Job: Recast the material below as a JSON list of strings, with each line as its own string and blank lines omitted.

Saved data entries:

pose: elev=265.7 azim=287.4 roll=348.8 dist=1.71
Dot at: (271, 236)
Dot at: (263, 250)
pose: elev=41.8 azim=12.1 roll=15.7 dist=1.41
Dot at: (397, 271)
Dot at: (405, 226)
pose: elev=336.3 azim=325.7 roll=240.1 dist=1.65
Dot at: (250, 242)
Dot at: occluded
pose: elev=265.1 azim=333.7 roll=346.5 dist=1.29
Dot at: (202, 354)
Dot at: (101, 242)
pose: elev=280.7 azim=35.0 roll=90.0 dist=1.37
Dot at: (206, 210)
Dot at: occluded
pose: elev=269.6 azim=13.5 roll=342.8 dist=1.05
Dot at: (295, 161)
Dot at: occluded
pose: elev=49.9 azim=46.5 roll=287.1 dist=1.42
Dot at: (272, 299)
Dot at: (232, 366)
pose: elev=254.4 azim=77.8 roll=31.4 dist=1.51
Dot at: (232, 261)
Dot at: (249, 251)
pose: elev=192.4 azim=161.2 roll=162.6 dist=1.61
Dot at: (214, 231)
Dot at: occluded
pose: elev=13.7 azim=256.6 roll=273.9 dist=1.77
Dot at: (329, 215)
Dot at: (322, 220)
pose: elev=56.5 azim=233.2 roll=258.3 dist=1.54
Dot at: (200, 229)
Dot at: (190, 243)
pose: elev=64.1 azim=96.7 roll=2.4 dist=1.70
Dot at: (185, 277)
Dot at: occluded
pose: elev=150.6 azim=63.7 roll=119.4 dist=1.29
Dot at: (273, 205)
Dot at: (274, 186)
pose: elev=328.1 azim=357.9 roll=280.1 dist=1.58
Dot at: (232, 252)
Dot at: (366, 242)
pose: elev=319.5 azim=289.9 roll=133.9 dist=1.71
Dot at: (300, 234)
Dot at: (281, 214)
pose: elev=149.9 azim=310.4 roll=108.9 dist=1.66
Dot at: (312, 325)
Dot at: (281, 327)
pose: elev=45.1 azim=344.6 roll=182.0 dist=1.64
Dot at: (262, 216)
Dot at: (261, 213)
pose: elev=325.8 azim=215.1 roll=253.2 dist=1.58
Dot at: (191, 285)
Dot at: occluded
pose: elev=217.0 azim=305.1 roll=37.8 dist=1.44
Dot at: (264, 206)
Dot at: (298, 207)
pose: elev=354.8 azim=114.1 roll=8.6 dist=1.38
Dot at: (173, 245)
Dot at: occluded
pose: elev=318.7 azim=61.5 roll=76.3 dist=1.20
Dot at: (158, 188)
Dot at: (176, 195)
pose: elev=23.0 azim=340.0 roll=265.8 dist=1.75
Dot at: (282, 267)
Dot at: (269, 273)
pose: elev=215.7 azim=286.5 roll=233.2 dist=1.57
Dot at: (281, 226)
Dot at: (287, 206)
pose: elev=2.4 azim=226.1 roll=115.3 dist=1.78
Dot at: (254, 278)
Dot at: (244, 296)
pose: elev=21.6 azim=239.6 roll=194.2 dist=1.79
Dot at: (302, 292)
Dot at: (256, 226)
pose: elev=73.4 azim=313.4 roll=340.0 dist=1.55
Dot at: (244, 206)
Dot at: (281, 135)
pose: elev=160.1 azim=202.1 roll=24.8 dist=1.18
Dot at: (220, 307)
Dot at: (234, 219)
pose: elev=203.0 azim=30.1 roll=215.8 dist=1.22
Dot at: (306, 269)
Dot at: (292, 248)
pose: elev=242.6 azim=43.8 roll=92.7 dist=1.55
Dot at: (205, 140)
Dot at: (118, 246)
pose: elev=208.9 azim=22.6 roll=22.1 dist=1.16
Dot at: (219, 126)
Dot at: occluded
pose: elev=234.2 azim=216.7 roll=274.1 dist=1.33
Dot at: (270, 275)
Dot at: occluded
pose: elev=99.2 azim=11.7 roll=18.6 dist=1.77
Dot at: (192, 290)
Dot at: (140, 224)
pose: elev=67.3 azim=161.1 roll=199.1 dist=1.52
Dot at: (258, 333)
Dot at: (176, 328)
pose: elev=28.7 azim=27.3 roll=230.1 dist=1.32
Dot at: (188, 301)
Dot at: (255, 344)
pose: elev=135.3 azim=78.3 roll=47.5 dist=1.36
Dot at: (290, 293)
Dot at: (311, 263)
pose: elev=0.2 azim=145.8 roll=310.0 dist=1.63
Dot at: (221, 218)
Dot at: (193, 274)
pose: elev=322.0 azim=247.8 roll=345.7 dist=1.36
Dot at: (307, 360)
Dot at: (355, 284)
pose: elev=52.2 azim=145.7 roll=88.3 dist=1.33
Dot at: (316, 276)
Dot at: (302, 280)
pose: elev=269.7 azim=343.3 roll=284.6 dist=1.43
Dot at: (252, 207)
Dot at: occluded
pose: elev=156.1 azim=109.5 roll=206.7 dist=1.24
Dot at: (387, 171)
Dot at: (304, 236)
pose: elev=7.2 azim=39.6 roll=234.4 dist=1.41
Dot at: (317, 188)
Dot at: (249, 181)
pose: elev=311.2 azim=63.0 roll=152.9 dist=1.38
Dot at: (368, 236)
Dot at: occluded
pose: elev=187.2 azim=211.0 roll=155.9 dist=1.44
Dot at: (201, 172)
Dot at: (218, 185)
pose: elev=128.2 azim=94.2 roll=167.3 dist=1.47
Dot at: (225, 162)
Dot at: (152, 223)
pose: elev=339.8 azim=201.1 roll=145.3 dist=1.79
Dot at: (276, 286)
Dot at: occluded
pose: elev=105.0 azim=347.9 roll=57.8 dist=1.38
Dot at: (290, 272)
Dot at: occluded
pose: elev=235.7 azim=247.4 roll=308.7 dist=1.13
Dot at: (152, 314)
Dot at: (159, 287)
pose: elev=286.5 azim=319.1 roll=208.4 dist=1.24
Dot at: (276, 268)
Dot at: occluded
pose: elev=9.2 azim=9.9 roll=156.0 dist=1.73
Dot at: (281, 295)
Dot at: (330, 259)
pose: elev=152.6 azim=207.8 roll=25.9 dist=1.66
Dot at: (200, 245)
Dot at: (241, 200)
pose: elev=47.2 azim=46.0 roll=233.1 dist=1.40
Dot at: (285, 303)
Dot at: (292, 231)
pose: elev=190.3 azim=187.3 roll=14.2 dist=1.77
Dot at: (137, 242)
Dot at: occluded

Response to this task:
[
  "pose: elev=265.7 azim=287.4 roll=348.8 dist=1.71",
  "Dot at: (271, 236)",
  "Dot at: (263, 250)",
  "pose: elev=41.8 azim=12.1 roll=15.7 dist=1.41",
  "Dot at: (397, 271)",
  "Dot at: (405, 226)",
  "pose: elev=336.3 azim=325.7 roll=240.1 dist=1.65",
  "Dot at: (250, 242)",
  "Dot at: occluded",
  "pose: elev=265.1 azim=333.7 roll=346.5 dist=1.29",
  "Dot at: (202, 354)",
  "Dot at: (101, 242)",
  "pose: elev=280.7 azim=35.0 roll=90.0 dist=1.37",
  "Dot at: (206, 210)",
  "Dot at: occluded",
  "pose: elev=269.6 azim=13.5 roll=342.8 dist=1.05",
  "Dot at: (295, 161)",
  "Dot at: occluded",
  "pose: elev=49.9 azim=46.5 roll=287.1 dist=1.42",
  "Dot at: (272, 299)",
  "Dot at: (232, 366)",
  "pose: elev=254.4 azim=77.8 roll=31.4 dist=1.51",
  "Dot at: (232, 261)",
  "Dot at: (249, 251)",
  "pose: elev=192.4 azim=161.2 roll=162.6 dist=1.61",
  "Dot at: (214, 231)",
  "Dot at: occluded",
  "pose: elev=13.7 azim=256.6 roll=273.9 dist=1.77",
  "Dot at: (329, 215)",
  "Dot at: (322, 220)",
  "pose: elev=56.5 azim=233.2 roll=258.3 dist=1.54",
  "Dot at: (200, 229)",
  "Dot at: (190, 243)",
  "pose: elev=64.1 azim=96.7 roll=2.4 dist=1.70",
  "Dot at: (185, 277)",
  "Dot at: occluded",
  "pose: elev=150.6 azim=63.7 roll=119.4 dist=1.29",
  "Dot at: (273, 205)",
  "Dot at: (274, 186)",
  "pose: elev=328.1 azim=357.9 roll=280.1 dist=1.58",
  "Dot at: (232, 252)",
  "Dot at: (366, 242)",
  "pose: elev=319.5 azim=289.9 roll=133.9 dist=1.71",
  "Dot at: (300, 234)",
  "Dot at: (281, 214)",
  "pose: elev=149.9 azim=310.4 roll=108.9 dist=1.66",
  "Dot at: (312, 325)",
  "Dot at: (281, 327)",
  "pose: elev=45.1 azim=344.6 roll=182.0 dist=1.64",
  "Dot at: (262, 216)",
  "Dot at: (261, 213)",
  "pose: elev=325.8 azim=215.1 roll=253.2 dist=1.58",
  "Dot at: (191, 285)",
  "Dot at: occluded",
  "pose: elev=217.0 azim=305.1 roll=37.8 dist=1.44",
  "Dot at: (264, 206)",
  "Dot at: (298, 207)",
  "pose: elev=354.8 azim=114.1 roll=8.6 dist=1.38",
  "Dot at: (173, 245)",
  "Dot at: occluded",
  "pose: elev=318.7 azim=61.5 roll=76.3 dist=1.20",
  "Dot at: (158, 188)",
  "Dot at: (176, 195)",
  "pose: elev=23.0 azim=340.0 roll=265.8 dist=1.75",
  "Dot at: (282, 267)",
  "Dot at: (269, 273)",
  "pose: elev=215.7 azim=286.5 roll=233.2 dist=1.57",
  "Dot at: (281, 226)",
  "Dot at: (287, 206)",
  "pose: elev=2.4 azim=226.1 roll=115.3 dist=1.78",
  "Dot at: (254, 278)",
  "Dot at: (244, 296)",
  "pose: elev=21.6 azim=239.6 roll=194.2 dist=1.79",
  "Dot at: (302, 292)",
  "Dot at: (256, 226)",
  "pose: elev=73.4 azim=313.4 roll=340.0 dist=1.55",
  "Dot at: (244, 206)",
  "Dot at: (281, 135)",
  "pose: elev=160.1 azim=202.1 roll=24.8 dist=1.18",
  "Dot at: (220, 307)",
  "Dot at: (234, 219)",
  "pose: elev=203.0 azim=30.1 roll=215.8 dist=1.22",
  "Dot at: (306, 269)",
  "Dot at: (292, 248)",
  "pose: elev=242.6 azim=43.8 roll=92.7 dist=1.55",
  "Dot at: (205, 140)",
  "Dot at: (118, 246)",
  "pose: elev=208.9 azim=22.6 roll=22.1 dist=1.16",
  "Dot at: (219, 126)",
  "Dot at: occluded",
  "pose: elev=234.2 azim=216.7 roll=274.1 dist=1.33",
  "Dot at: (270, 275)",
  "Dot at: occluded",
  "pose: elev=99.2 azim=11.7 roll=18.6 dist=1.77",
  "Dot at: (192, 290)",
  "Dot at: (140, 224)",
  "pose: elev=67.3 azim=161.1 roll=199.1 dist=1.52",
  "Dot at: (258, 333)",
  "Dot at: (176, 328)",
  "pose: elev=28.7 azim=27.3 roll=230.1 dist=1.32",
  "Dot at: (188, 301)",
  "Dot at: (255, 344)",
  "pose: elev=135.3 azim=78.3 roll=47.5 dist=1.36",
  "Dot at: (290, 293)",
  "Dot at: (311, 263)",
  "pose: elev=0.2 azim=145.8 roll=310.0 dist=1.63",
  "Dot at: (221, 218)",
  "Dot at: (193, 274)",
  "pose: elev=322.0 azim=247.8 roll=345.7 dist=1.36",
  "Dot at: (307, 360)",
  "Dot at: (355, 284)",
  "pose: elev=52.2 azim=145.7 roll=88.3 dist=1.33",
  "Dot at: (316, 276)",
  "Dot at: (302, 280)",
  "pose: elev=269.7 azim=343.3 roll=284.6 dist=1.43",
  "Dot at: (252, 207)",
  "Dot at: occluded",
  "pose: elev=156.1 azim=109.5 roll=206.7 dist=1.24",
  "Dot at: (387, 171)",
  "Dot at: (304, 236)",
  "pose: elev=7.2 azim=39.6 roll=234.4 dist=1.41",
  "Dot at: (317, 188)",
  "Dot at: (249, 181)",
  "pose: elev=311.2 azim=63.0 roll=152.9 dist=1.38",
  "Dot at: (368, 236)",
  "Dot at: occluded",
  "pose: elev=187.2 azim=211.0 roll=155.9 dist=1.44",
  "Dot at: (201, 172)",
  "Dot at: (218, 185)",
  "pose: elev=128.2 azim=94.2 roll=167.3 dist=1.47",
  "Dot at: (225, 162)",
  "Dot at: (152, 223)",
  "pose: elev=339.8 azim=201.1 roll=145.3 dist=1.79",
  "Dot at: (276, 286)",
  "Dot at: occluded",
  "pose: elev=105.0 azim=347.9 roll=57.8 dist=1.38",
  "Dot at: (290, 272)",
  "Dot at: occluded",
  "pose: elev=235.7 azim=247.4 roll=308.7 dist=1.13",
  "Dot at: (152, 314)",
  "Dot at: (159, 287)",
  "pose: elev=286.5 azim=319.1 roll=208.4 dist=1.24",
  "Dot at: (276, 268)",
  "Dot at: occluded",
  "pose: elev=9.2 azim=9.9 roll=156.0 dist=1.73",
  "Dot at: (281, 295)",
  "Dot at: (330, 259)",
  "pose: elev=152.6 azim=207.8 roll=25.9 dist=1.66",
  "Dot at: (200, 245)",
  "Dot at: (241, 200)",
  "pose: elev=47.2 azim=46.0 roll=233.1 dist=1.40",
  "Dot at: (285, 303)",
  "Dot at: (292, 231)",
  "pose: elev=190.3 azim=187.3 roll=14.2 dist=1.77",
  "Dot at: (137, 242)",
  "Dot at: occluded"
]